In the records below, find the line with "Page size: 2001x1125." and the line with "List each element's type, its"; return exactly those lines and every line between them.

## Study material
────

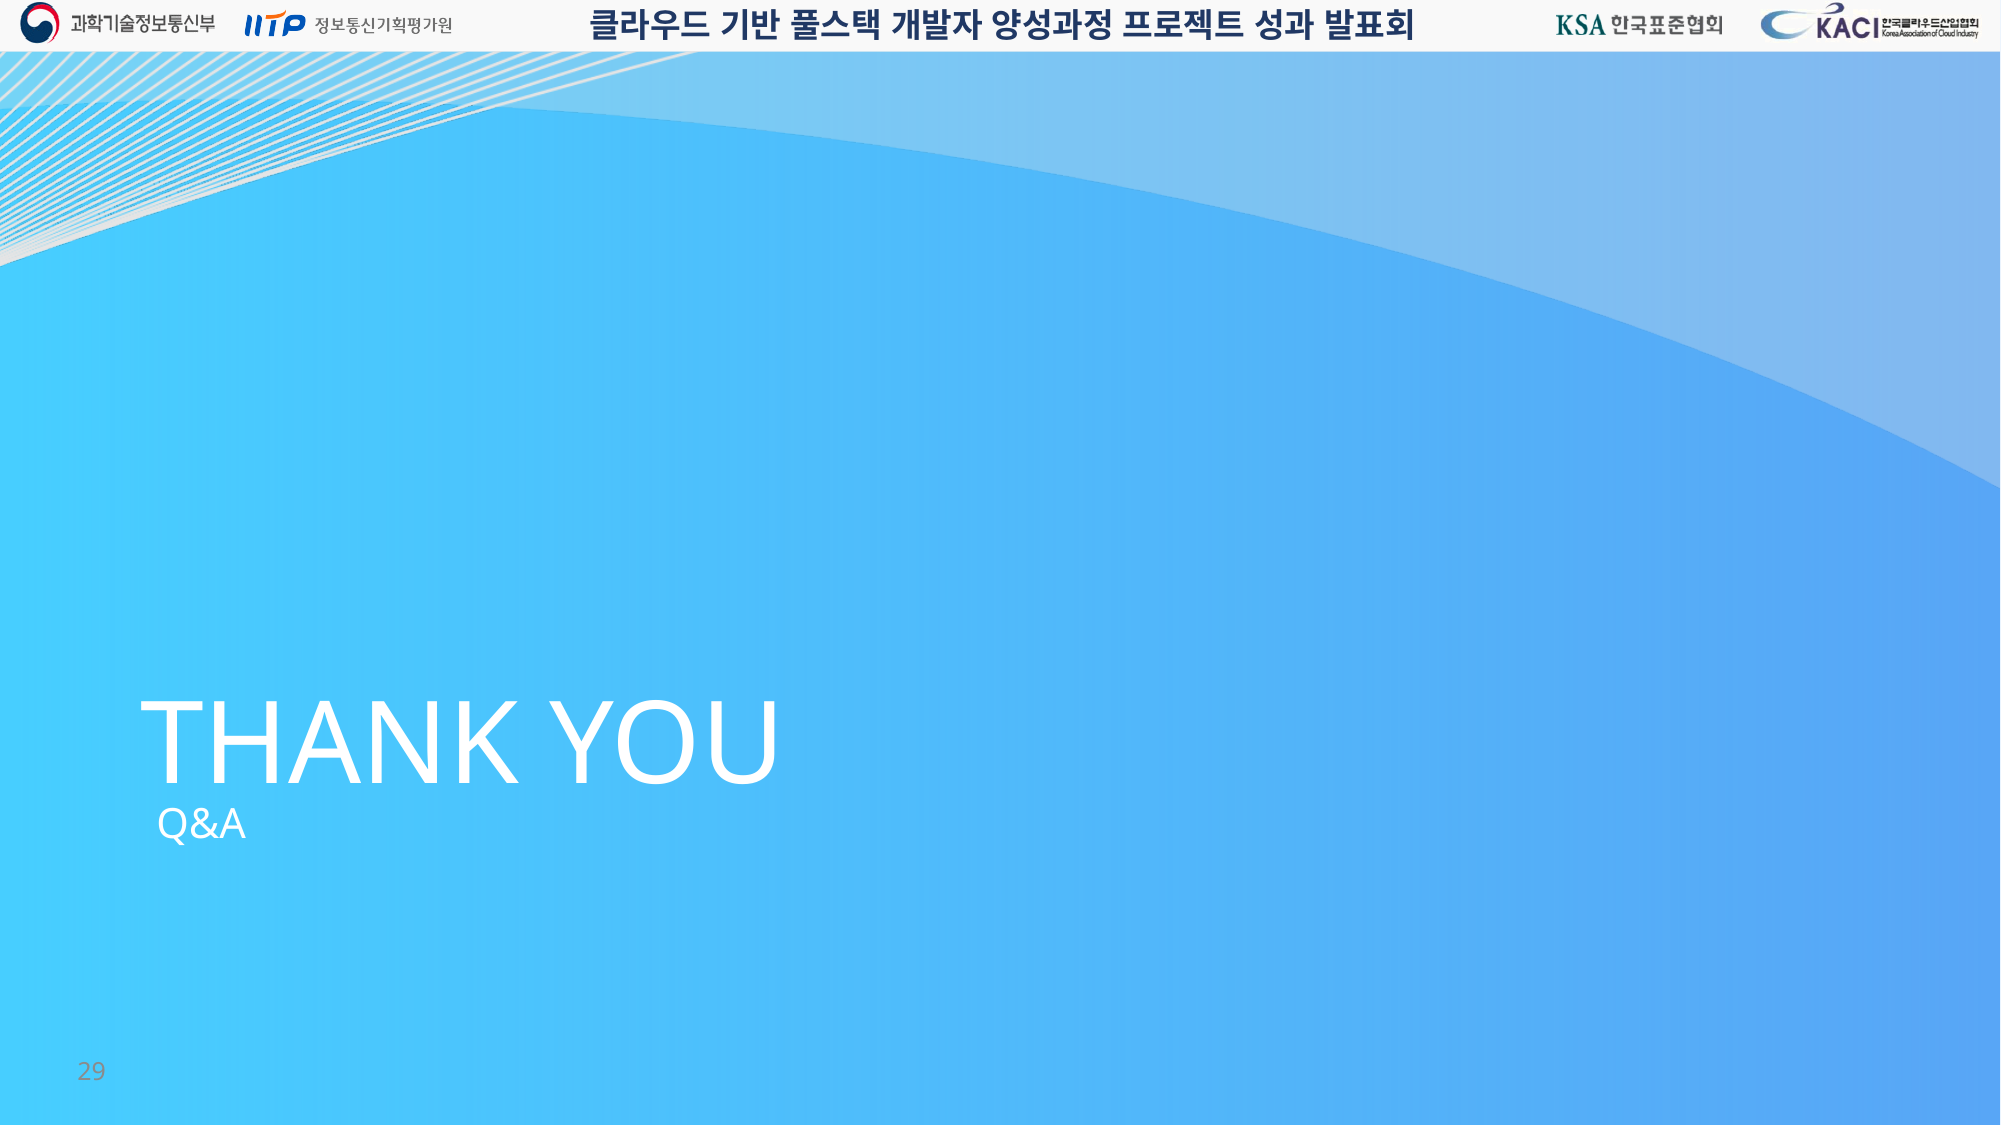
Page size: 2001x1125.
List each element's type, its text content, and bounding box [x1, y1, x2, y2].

────

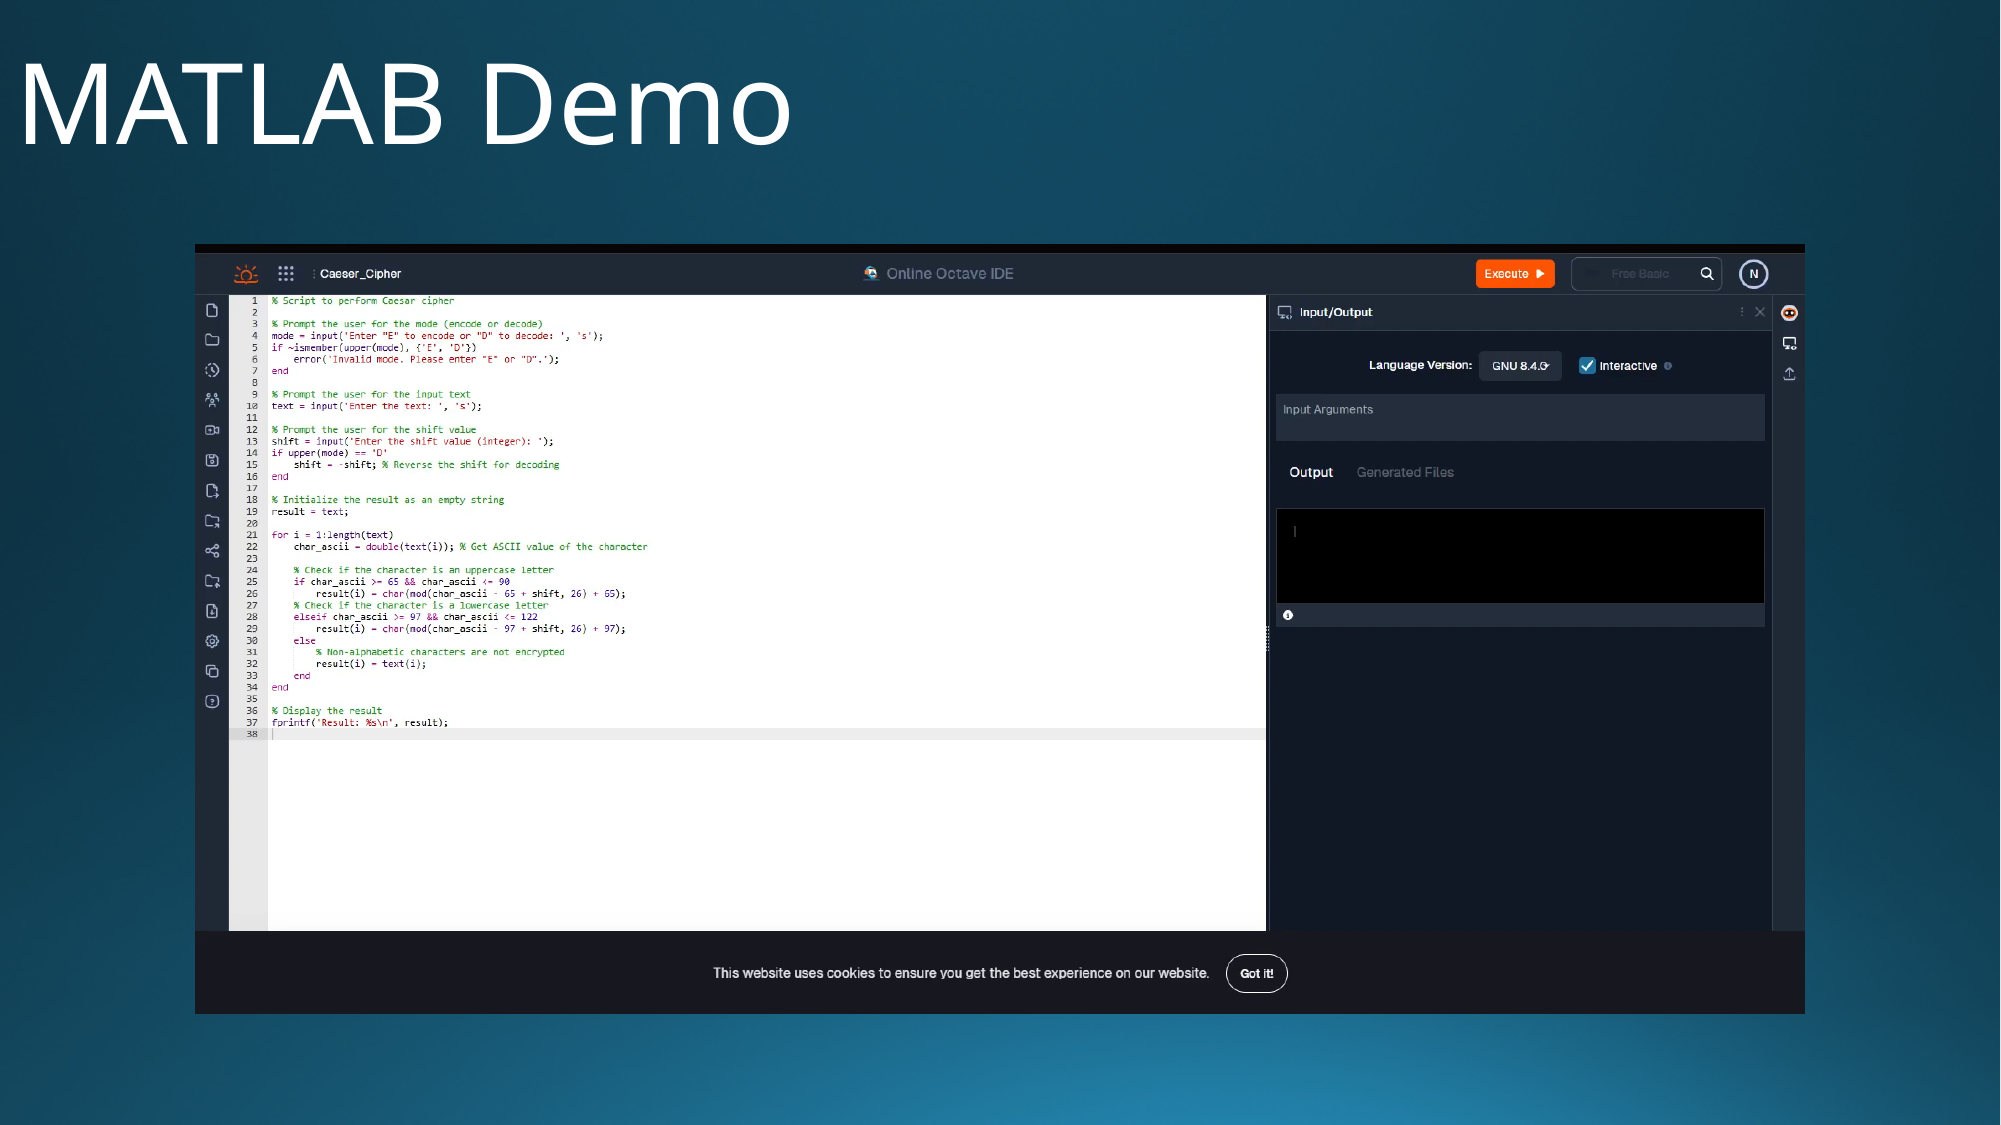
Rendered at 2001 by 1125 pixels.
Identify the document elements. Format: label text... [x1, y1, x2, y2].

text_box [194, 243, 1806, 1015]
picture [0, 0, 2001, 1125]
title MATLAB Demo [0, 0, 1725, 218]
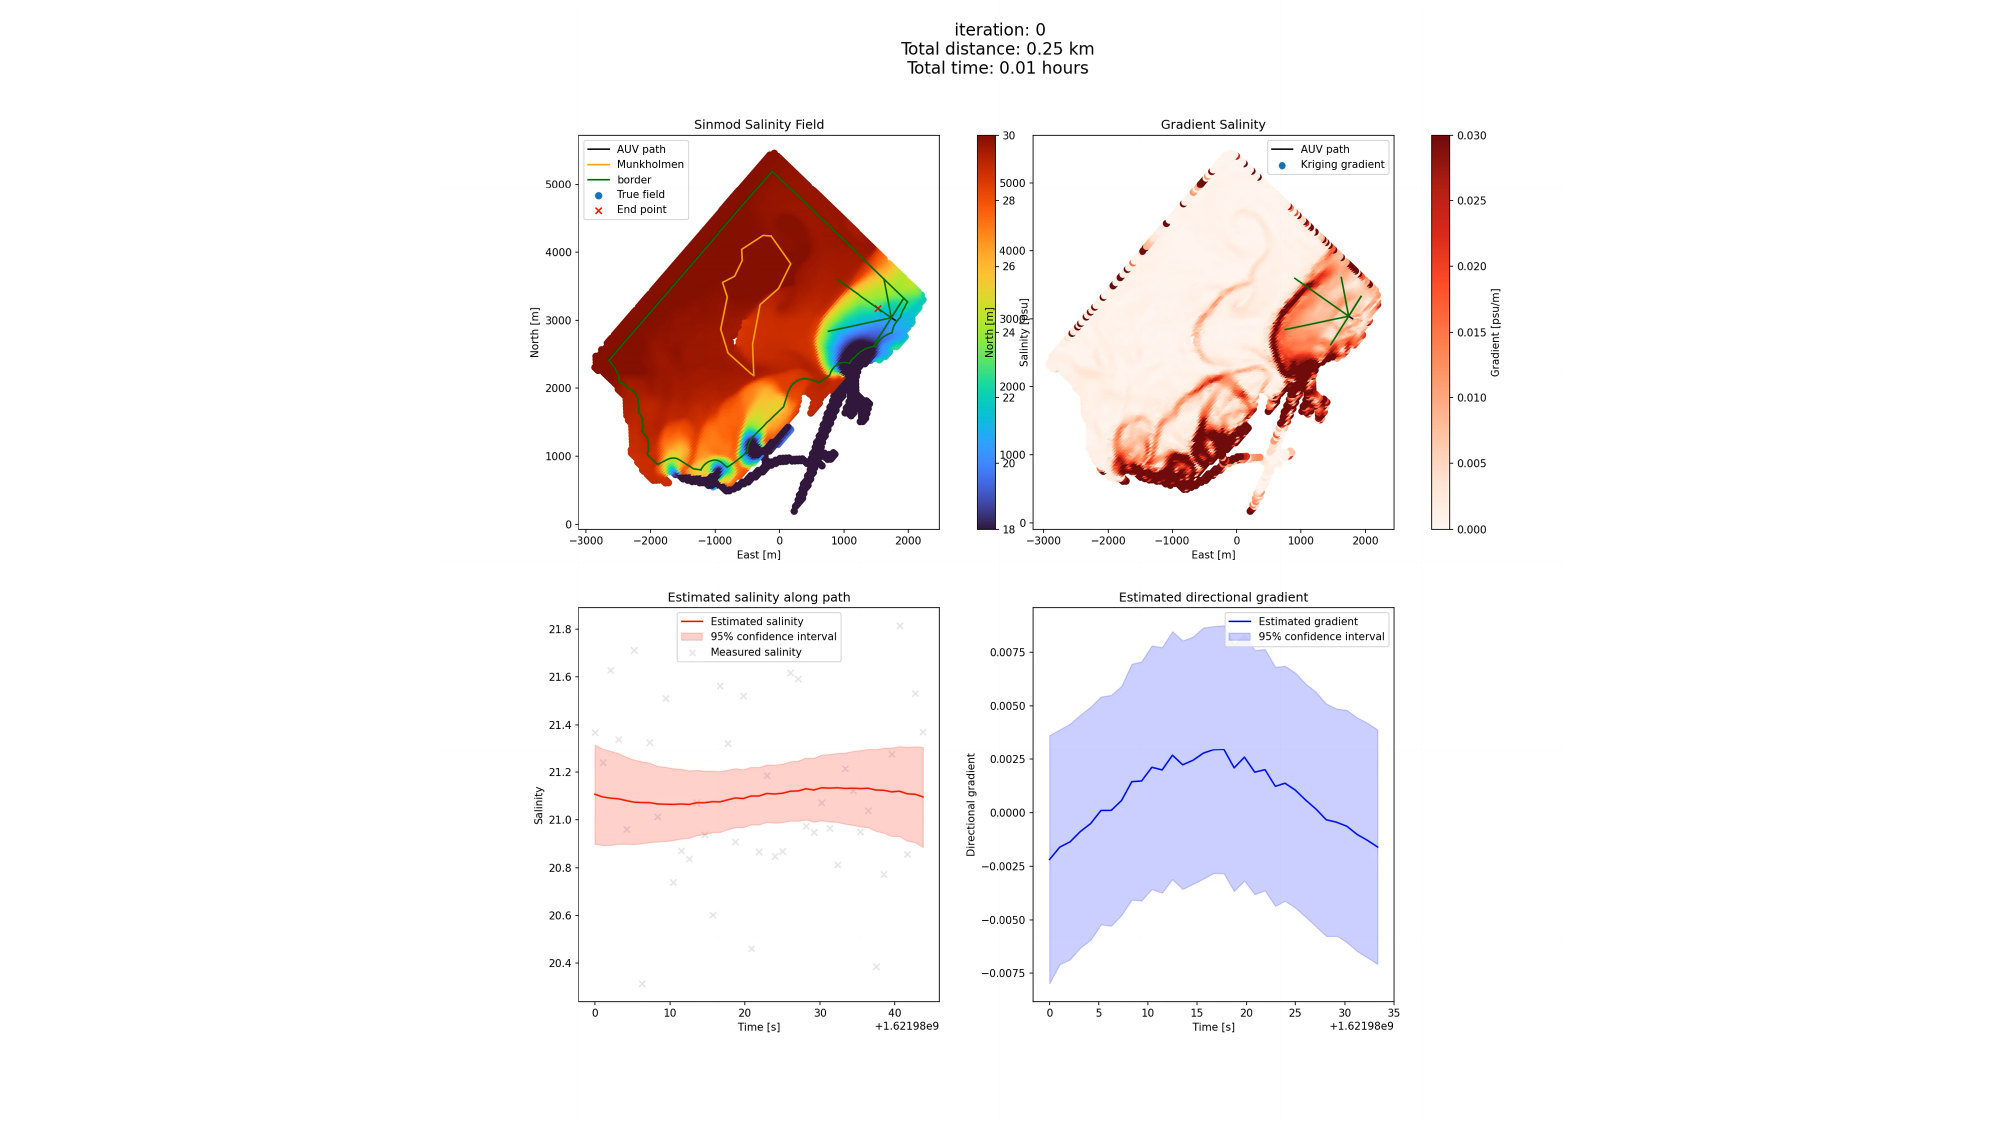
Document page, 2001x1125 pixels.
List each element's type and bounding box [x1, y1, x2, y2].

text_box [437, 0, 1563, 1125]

────

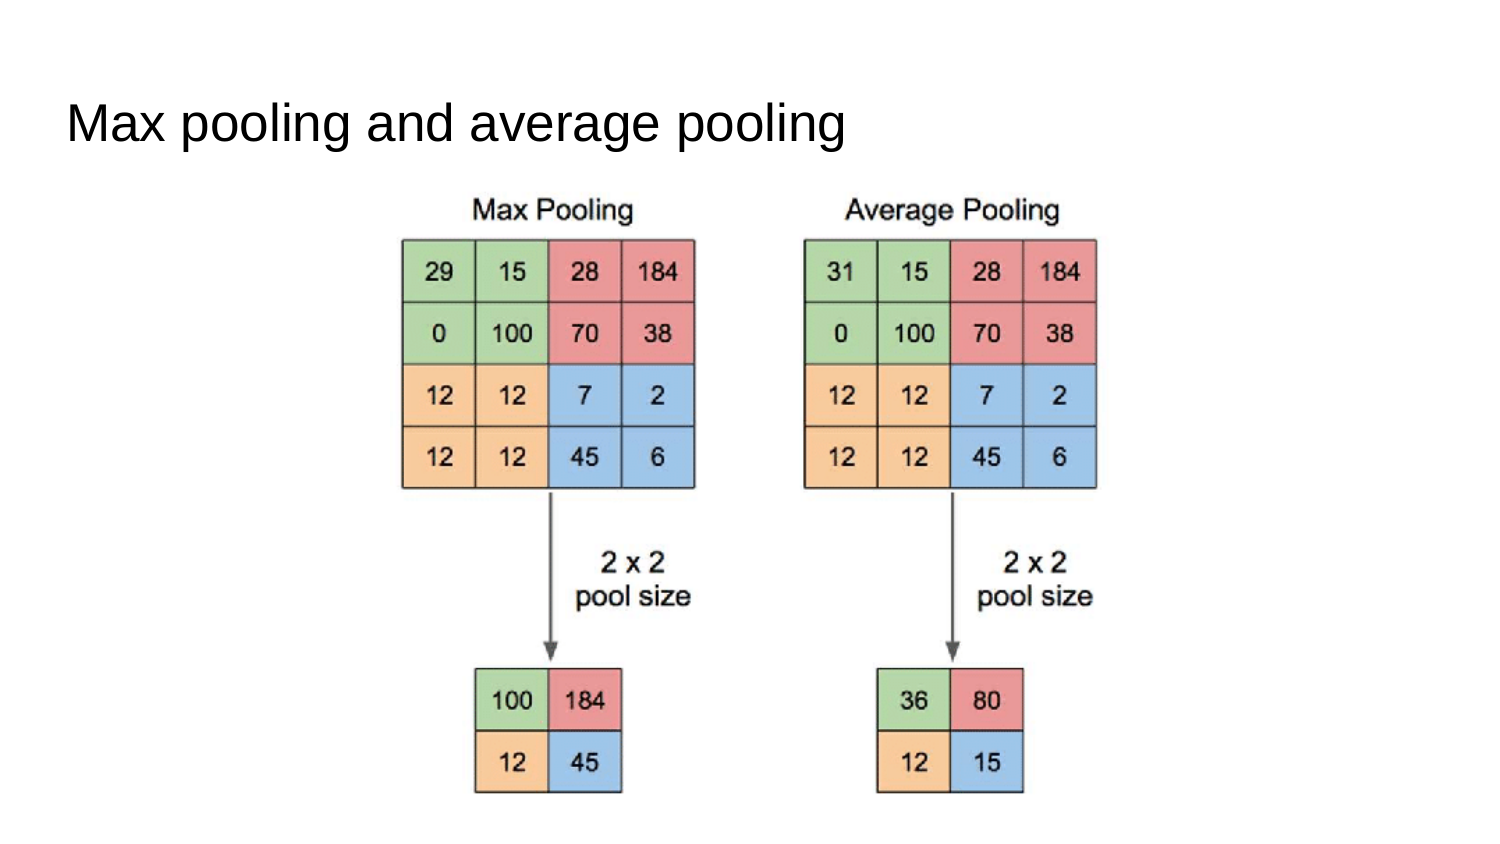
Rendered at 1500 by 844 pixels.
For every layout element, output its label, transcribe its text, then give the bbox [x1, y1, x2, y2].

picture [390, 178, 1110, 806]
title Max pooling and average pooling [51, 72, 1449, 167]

────

## Response to the task
Page size: 2001x1125.
List each element's type, its text content, and bounding box [x1, y1, x2, y2].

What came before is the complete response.